The bug causing unexpected and uncontrollable crashes in the Core i9-14900K and 13900K was not the only major issue. Crash incidents were reported as early as late 2022 and continued throughout 2023 and 2024. Intel finally admitted that there were issues in April 2024 and released a microcode patch in August 2024.

By then, the damage to Intel’s reputation and credibility had already been done.
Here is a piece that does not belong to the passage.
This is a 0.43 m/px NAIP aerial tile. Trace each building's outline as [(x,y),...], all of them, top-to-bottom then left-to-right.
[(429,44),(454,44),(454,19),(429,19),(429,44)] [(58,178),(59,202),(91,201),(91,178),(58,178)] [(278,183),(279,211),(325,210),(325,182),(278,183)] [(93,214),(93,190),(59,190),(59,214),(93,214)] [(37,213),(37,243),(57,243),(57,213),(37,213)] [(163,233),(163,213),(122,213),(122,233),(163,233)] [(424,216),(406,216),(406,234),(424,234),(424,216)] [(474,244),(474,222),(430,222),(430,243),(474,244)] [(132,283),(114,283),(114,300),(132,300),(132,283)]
I believe all processors have issues, limitations, and bugs. The best way to deal with them is to address them honestly and quickly. The longer the situation drags on, the worse the company will emerge from the incident.
+1

Intel lost a lot of long term mid-tier customers because of these Raptor Lake issues. The issues spilled over into workstation "Xeon" branded chips using the Raptor Lake architecture, too.

(Though I still worship at the altar of clock speed personally - it was exciting to see the 6.2 GHz 14900KS launch, before these issues became obvious :)).
 
Do not remember the chip #, but there was an intel chip that got its math results wrong. So then it was into enough they tried to float a are you doing something requires highly accurate math results...
I believe this is the original "Pentium FDIV" error: https://en.wikipedia.org/wiki/Pentium_FDIV_bug

It was a defining moment for the company as they handled it very poorly, but after they learned their lesson - transformed from serving only businesses to serving businesses and consumers directly.
 
Do not remember the chip #, but there was an intel chip that got its math results wrong. So then it was into enough they tried to float a are you doing something requires highly accurate math results...

It was the Intel Pentium processor, and the year was 1994.


"Finally, Intel’s CEO Andy Grove gave in. On December 20, 1994, Intel announced a full recall program, offering free replacements to anyone who asked — no proof required. The total cost? Around $475 million."

"To their credit, Intel learned from the debacle. They revamped their quality assurance processes, changed how they handled product defects, and — most importantly — never again underestimated the power of the internet to turn a niche technical problem into front-page news."


But, from the 2022–2024 Intel 13th and 14th Gen Raptor Lake CPU crash bugs, it seems Intel has forgotten the lessons it learned from the tiny math bug in the Pentium processor back in 1994.
 
Great list. I also concur about Crusoe. Not only was the performance bad, due to a gamble on the TSMC 90nm process and killing all production in the IBM fab. The company couldn't ship product for about a year due to this and many OEMs were waiting for their processors to put into the boxes they had built. The company never really recovered from this in spite of the much better performing Efficion later on.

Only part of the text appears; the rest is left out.